By now it is clear that, in terms of public perceptions (maybe on points, too), all three debates have been winners for Romney-Ryan. But have they been big enough winners to push the GOP ticket over the top?

In Washington, the question is being framed this way: Is Romney up 49-47 points, as pollster Scott Rasmussen’s three day tracking poll shows, or is he up 52-45 points, per Gallup’s seven-day tracker.

Walter Mondale’s ’84 campaign manager Bob Beckel said yesterday on Fox that if Gallup is right, the race is over.  In other words, if Gallup is right, the swing state by swing state polling that is the current obsession can be dismissed as beside the point.  It is inconceivable that a seven point national popular vote margin would produce anything other than an Electoral College win.

That’s why, here in DC, the political and journalistic worlds are waiting anxiously for today’s Gallup numbers. Gallup’s first daily report with a big spread (on Tuesday) could have been a fluke. The second day’s (which is where we are as I write) looked more plausible, particularly as Romney’s number moved up a point, suggesting that he had polled extraordinarily strongly two nights in a row. So if Gallup’s numbers hold up today, you can expect the weekend buzz to be that the Obama reelection prospects could be collapsing, a prospect I speculated on in an earlier post.

Is it really possible that the debates had such a one-sided impact?  Yes, thanks to a major strategic miscalculation of Team Obama, one that a senior Democrat highlighted at the beginning of the week.  Monday night on BBC radio, I was paired with Clinton’s 1992 campaign manager Mickey Kantor.  Asked what the president had to do in the next evening’s debate, Kantor did not lead with pummeling Romney, the flavor of the day in Democratic circles and exactly what Mr. Obama made Job 1 the next night.  Instead Kantor started out saying Obama needed to articulate an agenda for the next four years, advice which, if he heard, the president ignored.

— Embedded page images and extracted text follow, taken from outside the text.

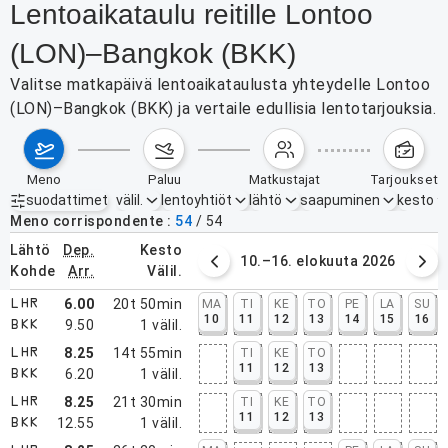
Lentoaikataulu reitille Lontoo
(LON)–Bangkok (BKK)
Valitse matkapäivä lentoaikataulusta yhteydelle Lontoo
(LON)–Bangkok (BKK) ja vertaile edullisia lentotarjouksia.
meno
paluu
matkustajat
tarjoukset
suodattimet
välil.
lentoyhtiöt
lähtö
saapuminen
kesto
Aktiiviset suodattimet
ei mitään
Meno corrispondente
54
/
54
lähtö
dep.
kesto
3.–9. elokuuta 2026
10.–16. elokuuta 2026
kohde
arr.
välil.
6.00
20t 50min
MA
TI
KE
TO
PE
LA
SU
LHR
10
11
12
13
14
15
16
9.50
1
välil.
BKK
8.25
14t 55min
TI
KE
TO
LHR
11
12
13
6.20
1
välil.
BKK
8.25
21t 30min
TI
KE
TO
LHR
11
12
13
12.55
1
välil.
BKK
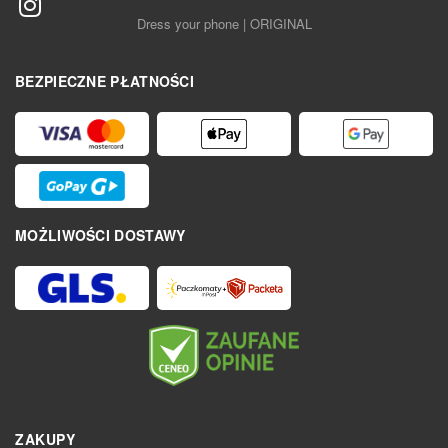
Dress your phone | ORIGINAL
BEZPIECZNE PŁATNOŚCI
MOŻLIWOŚCI DOSTAWY
ZAKUPY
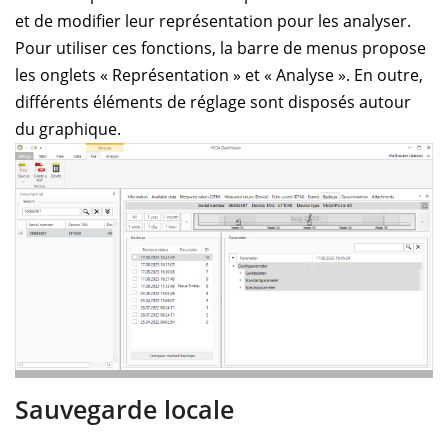
et de modifier leur représentation pour les analyser.
Pour utiliser ces fonctions, la barre de menus propose
les onglets « Représentation » et « Analyse ». En outre,
différents éléments de réglage sont disposés autour
du graphique.
Sauvegarde locale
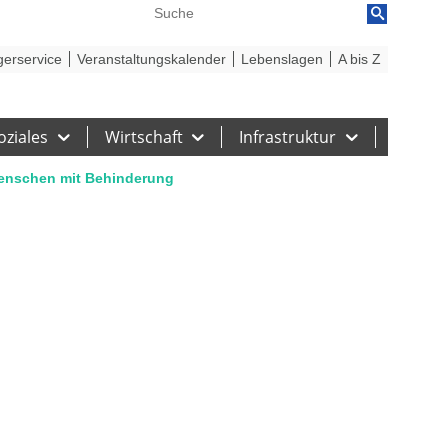
reiheit
Barriere melden
gerservice
Veranstaltungskalender
Lebenslagen
A bis Z
oziales
Wirtschaft
Infrastruktur
Menschen mit Behinderung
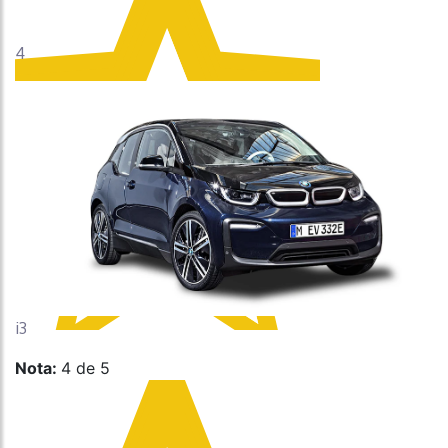
4
i3
Nota:
4 de 5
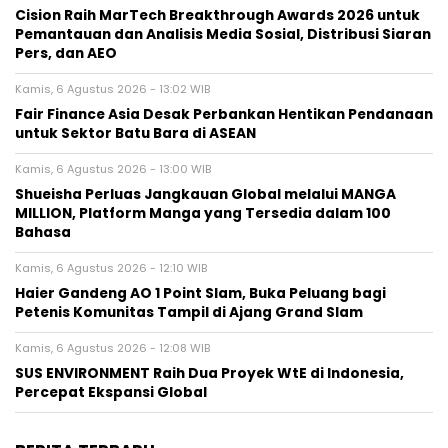
Cision Raih MarTech Breakthrough Awards 2026 untuk
Pemantauan dan Analisis Media Sosial, Distribusi Siaran
Pers, dan AEO
Kamis, 6 Agustus 2026 - 13:02 WIB
Fair Finance Asia Desak Perbankan Hentikan Pendanaan
untuk Sektor Batu Bara di ASEAN
Kamis, 6 Agustus 2026 - 13:00 WIB
Shueisha Perluas Jangkauan Global melalui MANGA
MILLION, Platform Manga yang Tersedia dalam 100
Bahasa
Kamis, 6 Agustus 2026 - 12:10 WIB
Haier Gandeng AO 1 Point Slam, Buka Peluang bagi
Petenis Komunitas Tampil di Ajang Grand Slam
Kamis, 6 Agustus 2026 - 12:08 WIB
SUS ENVIRONMENT Raih Dua Proyek WtE di Indonesia,
Percepat Ekspansi Global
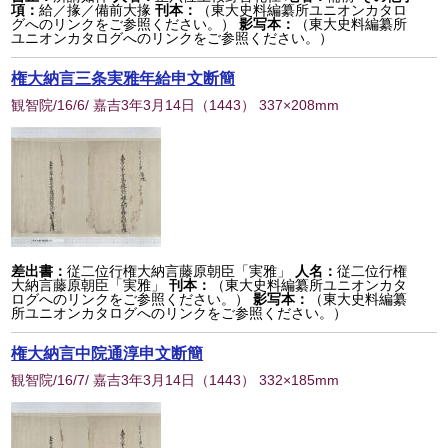
項：
給／掾／備前大掾
刊本：
（東大史料編纂所ユニオンカタロ
グへのリンクをご参照ください。）
影写本：
（東大史料編纂所
ユニオンカタログへのリンクをご参照ください。）
権大納言三条実雅年給申文断簡
観智院/16/6/ 嘉吉3年3月14日
（
1443
） 337×208mm
差出書：
従二位行権大納言藤原朝臣「実雅」
人名：
従二位行権
大納言藤原朝臣「実雅」
刊本：
（東大史料編纂所ユニオンカタ
ログへのリンクをご参照ください。）
影写本：
（東大史料編纂
所ユニオンカタログへのリンクをご参照ください。）
権大納言中院通淳申文断簡
観智院/16/7/ 嘉吉3年3月14日
（
1443
） 332×185mm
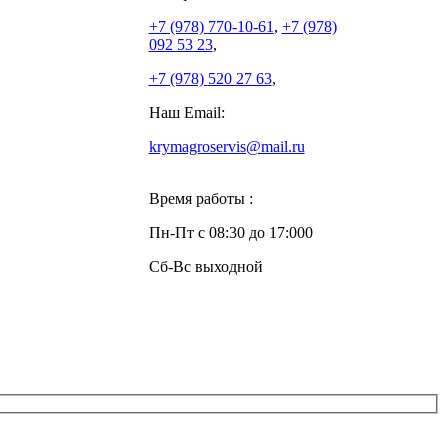
+7 (978)
770-10-61
,
+7 (978)
092 53 23
,
+7 (978)
520 27 63
,
Наш Email:
krymagroservis@mail.ru
Время работы :
Пн-Пт с 08:30 до 17:000
Сб-Вс выходной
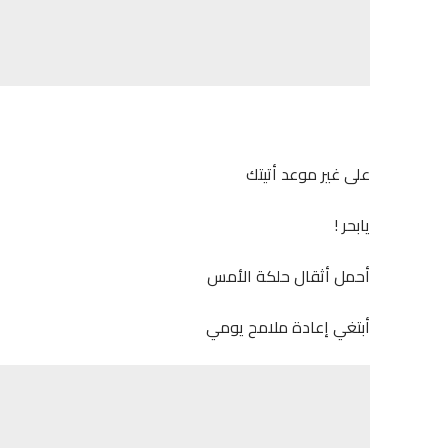
على غير موعد أتيتك
يابحر !
أحمل أثقال حلكة الأمس
أبتغي إعادة ملامح يومي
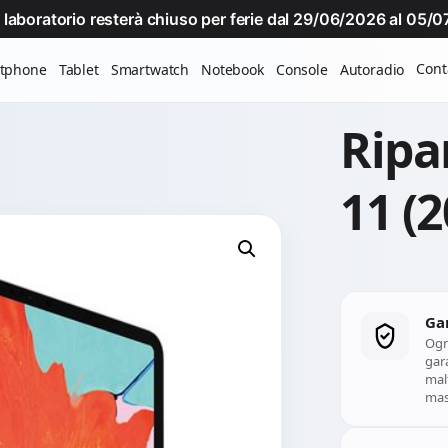
Il laboratorio resterà chiuso per ferie dal 29/06/2026 al 05
Cont
tphone
Tablet
Smartwatch
Notebook
Console
Autoradio
Ripa
11 (2
Ga
Ogn
gara
mal
mass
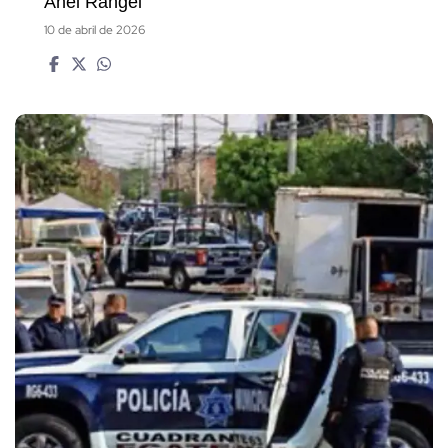
Anel Rangel
10 de abril de 2026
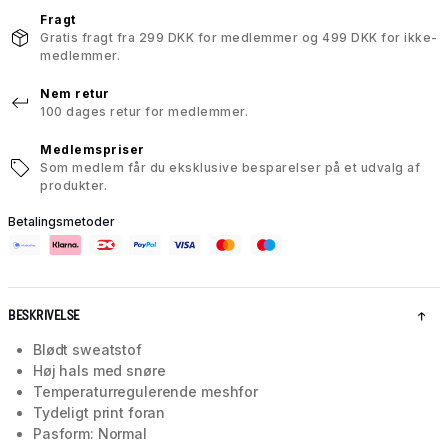
Fragt
Gratis fragt fra 299 DKK for medlemmer og 499 DKK for ikke-
medlemmer.
Nem retur
100 dages retur for medlemmer.
Medlemspriser
Som medlem får du eksklusive besparelser på et udvalg af
produkter.
Betalingsmetoder
BESKRIVELSE
Blødt sweatstof
Høj hals med snøre
Temperaturregulerende meshfor
Tydeligt print foran
Pasform: Normal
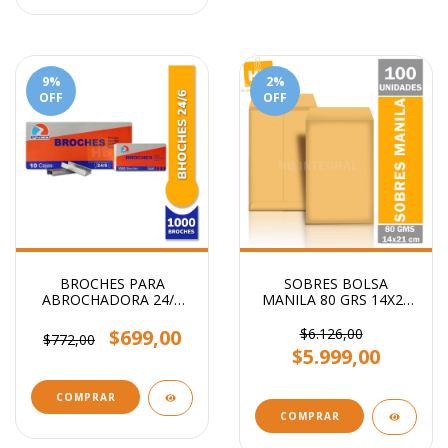
9
%
2
%
OFF
OFF
BROCHES PARA
SOBRES BOLSA
ABROCHADORA 24/6
MANILA 80 GRS 14X21
x1000
CM
$699,00
$6.126,00
$772,00
$5.999,00
COMPRAR
COMPRAR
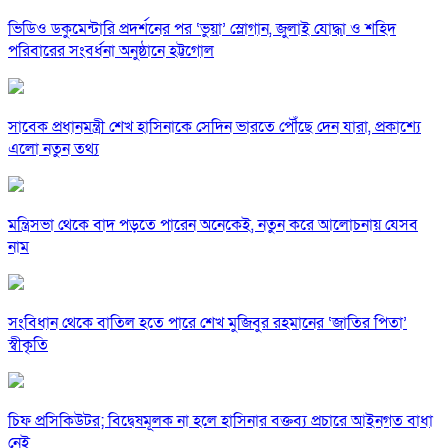
ভিডিও ডকুমেন্টারি প্রদর্শনের পর ‘ভুয়া’ স্লোগান, জুলাই যোদ্ধা ও শহিদ
পরিবারের সংবর্ধনা অনুষ্ঠানে হট্টগোল
সাবেক প্রধানমন্ত্রী শেখ হাসিনাকে সেদিন ভারতে পৌঁছে দেন যারা, প্রকাশ্যে
এলো নতুন তথ্য
মন্ত্রিসভা থেকে বাদ পড়তে পারেন অনেকেই, নতুন করে আলোচনায় যেসব
নাম
সংবিধান থেকে বাতিল হতে পারে শেখ মুজিবুর রহমানের ‘জাতির পিতা’
স্বীকৃতি
চিফ প্রসিকিউটর; বিদ্বেষমূলক না হলে হাসিনার বক্তব্য প্রচারে আইনগত বাধা
নেই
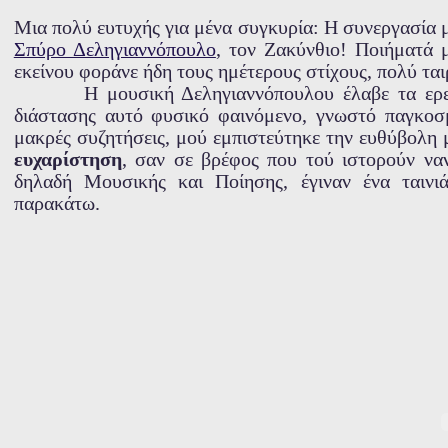
Μια πολύ ευτυχής για μένα συγκυρία: Η συνεργασία 
Σπύρο Δεληγιαννόπουλο
, τον Ζακύνθιο! Ποιήματά 
εκείνου φοράνε ήδη τους ημέτερους στίχους, πολύ τα
Η μουσική Δεληγιαννόπουλου έλαβε τα ερ
διάστασης αυτό φυσικό φαινόμενο, γνωστό παγκο
μακρές συζητήσεις, μού εμπιστεύτηκε την ευθύβολη
ευχαρίστηση
, σαν σε βρέφος που τού ιστορούν ναν
δηλαδή Μουσικής και Ποίησης, έγιναν ένα ταινιά
παρακάτω.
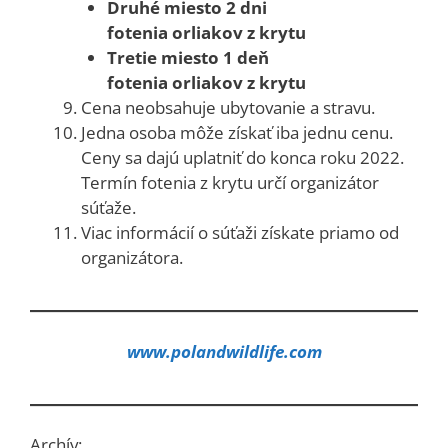
Druhé miesto 2 dni
fotenia orliakov
z krytu
Tretie miesto 1 deň
fotenia orliakov
z krytu
Cena neobsahuje ubytovanie a stravu.
Jedna osoba môže získať iba jednu cenu.
Ceny sa dajú uplatniť do konca roku 2022.
Termín fotenia z krytu určí organizátor
súťaže.
Viac informácií o súťaži získate priamo od
organizátora.
www.polandwildlife.com
Archív:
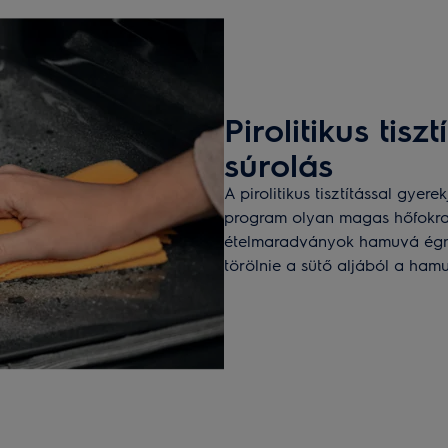
Pirolitikus tisz
súrolás
A pirolitikus tisztítással gyere
program olyan magas hőfokra h
ételmaradványok hamuvá égne
törölnie a sütő aljából a hamut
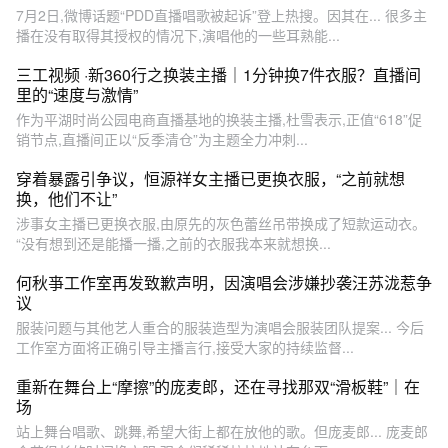
7月2日,微博话题“PDD直播唱歌被起诉”登上热搜。因其在... 很多主
播在没有取得其授权的情况下,演唱他的一些耳熟能...
三工视频 ·新360行之换装主播｜1分钟换7件衣服？直播间
里的“速度与激情”
作为平湖时尚公园电商直播基地的换装主播,杜雪表示,正值“618”促
销节点,直播间正以“反季清仓”为主题全力冲刺...
穿着暴露引争议，恒源祥女主播已更换衣服，“之前就想
换，他们不让”
涉事女主播已更换衣服,由原先的灰色蕾丝吊带换成了短款运动衣。
“没有想到还是能播一播,之前的衣服我本来就想换...
何秋亊工作室再发致歉声明，因演唱会涉嫌抄袭汪苏泷惹争
议
服装问题与其他艺人重合的服装造型为演唱会服装团队提案... 今后
工作室方面将正确引导主播言行,接受大家的持续监督...
重新在舞台上“摩擦”的庞麦郎，还在寻找那双“滑板鞋”｜在
场
站上舞台唱歌、跳舞,希望大街上都在放他的歌。但庞麦郎... 庞麦郎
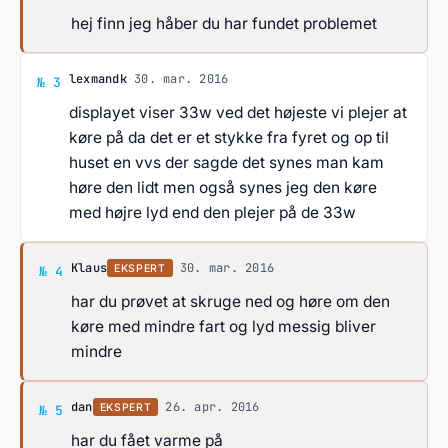
hej finn jeg håber du har fundet problemet
Svar af lexmandk
lexmandk
·
30. mar. 2016
№ 3
displayet viser 33w ved det højeste vi plejer at
køre på da det er et stykke fra fyret og op til
huset en vvs der sagde det synes man kam
høre den lidt men også synes jeg den køre
med højre lyd end den plejer på de 33w
Svar af Klaus
Klaus
·
30. mar. 2016
EKSPERT
№ 4
har du prøvet at skruge ned og høre om den
køre med mindre fart og lyd messig bliver
mindre
Svar af dan
dan
·
26. apr. 2016
EKSPERT
№ 5
har du fået varme på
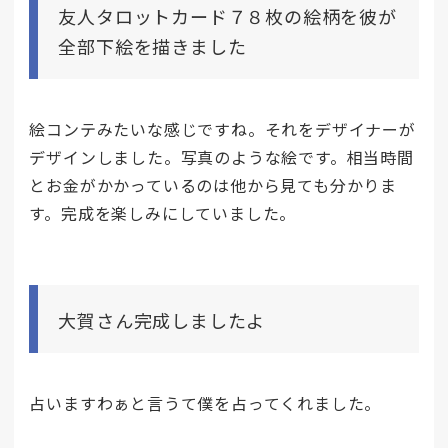
友人タロットカード７８枚の絵柄を彼が
全部下絵を描きました
絵コンテみたいな感じですね。それをデザイナーが
デザインしました。写真のような絵です。相当時間
とお金がかかっているのは他から見ても分かりま
す。完成を楽しみにしていました。
大賀さん完成しましたよ
占いますわぁと言うて僕を占ってくれました。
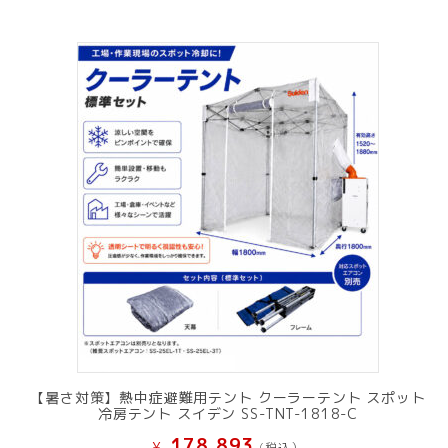
【暑さ対策】熱中症避難用テント クーラーテント スポット
冷房テント スイデン SS-TNT-1818-C
178,893
¥
(税込）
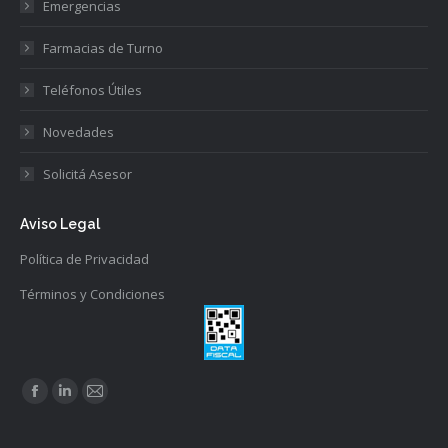
Emergencias
Farmacias de Turno
Teléfonos Útiles
Novedades
Solicitá Asesor
Aviso Legal
Política de Privacidad
Términos y Condiciones
Find us on:
Facebook
Linkedin
Mail
page
page
page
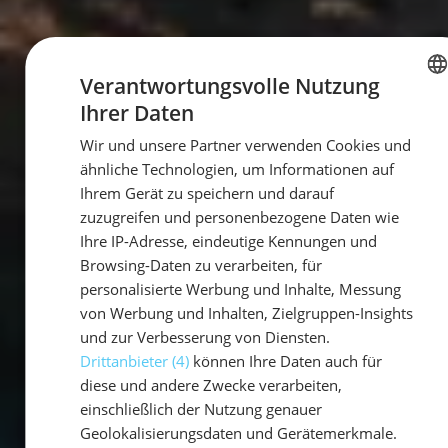
Verantwortungsvolle Nutzung
Ihrer Daten
GERMAN
Wir und unsere Partner verwenden Cookies und
GERMAN
ähnliche Technologien, um Informationen auf
ENGLISH
Ihrem Gerät zu speichern und darauf
zuzugreifen und personenbezogene Daten wie
Ihre IP-Adresse, eindeutige Kennungen und
Browsing-Daten zu verarbeiten, für
personalisierte Werbung und Inhalte, Messung
von Werbung und Inhalten, Zielgruppen-Insights
und zur Verbesserung von Diensten.
Drittanbieter (4)
können Ihre Daten auch für
diese und andere Zwecke verarbeiten,
einschließlich der Nutzung genauer
Geolokalisierungsdaten und Gerätemerkmale.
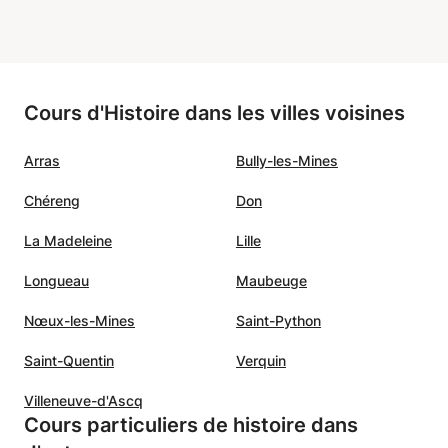
ning my working project,
mainly assist you
ing to your own learning
r info. I would like to
Cours d'Histoire dans les villes voisines
e working with him in
to accomplish my targets.
Arras
Bully-les-Mines
 Jonathan是一位友善的教
果你的主動性高，可以準備好
Chéreng
Don
教材和資料來和此教師做討論
。
”
La Madeleine
Lille
Longueau
Maubeuge
Nœux-les-Mines
Saint-Python
Saint-Quentin
Verquin
Villeneuve-d'Ascq
Cours particuliers de histoire dans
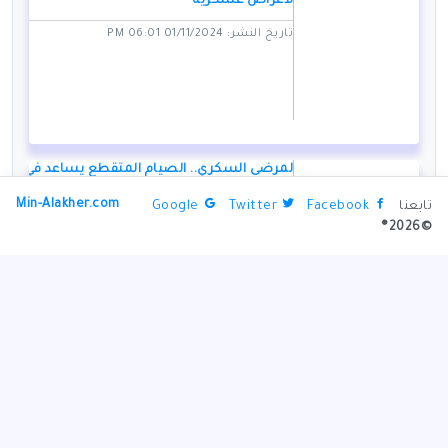
لأغراض عسكرية
تاريخ النشر: 01/11/2024 06:01 PM
لمرضى السكري.. الصيام المتقطع يساعد في
التحكم في سكر الدم
Min-Alakher.com
تابعنا
Facebook
Twitter
Google
تاريخ النشر: 01/11/2024 06:49 PM
©2026®
دوايت يورك مدرباً لمنتخب ترنداد وتوباغو
تاريخ النشر: 01/11/2024 06:05 PM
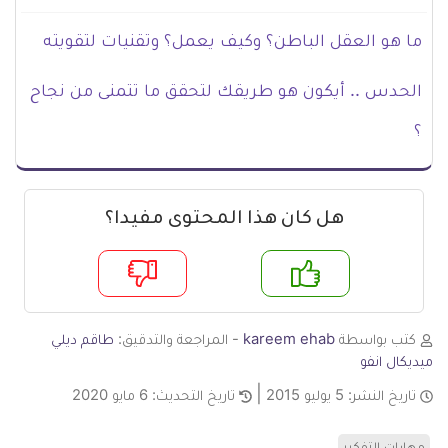
ما هو العقل الباطن؟ وكيف يعمل؟ وتقنيات لتقويته
الحدس .. أيكون هو طريقك لتحقق ما تتمنى من نجاح
؟
هل كان هذا المحتوى مفيدا؟
م
لا
كتب بواسطة
kareem ehab
- المراجعة والتدقيق:
طاقم ديلي
ميديكال انفو
تاريخ النشر:
5 يوليو 2015
تاريخ التحديث:
6 مايو 2020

Instead of promoting an agenda, the president’s campaign has been built around what they call “disqualifying” Mitt Romney.  We’ve all seen the ads and heard the charges.  But here’s the mistake.  If you 1) offer no plan for the future, 2) put something like $100 million in advertising behind portraying your opponent as a monster and 3) that story doesn’t stand up when you and he meet with 60-70 million people watching, you have discredited yourself and have nothing to fall back on.

That’s where the race may be today.  When the tracking polls are updated sometime this morning, we will have a better feel for what the state of play actually is.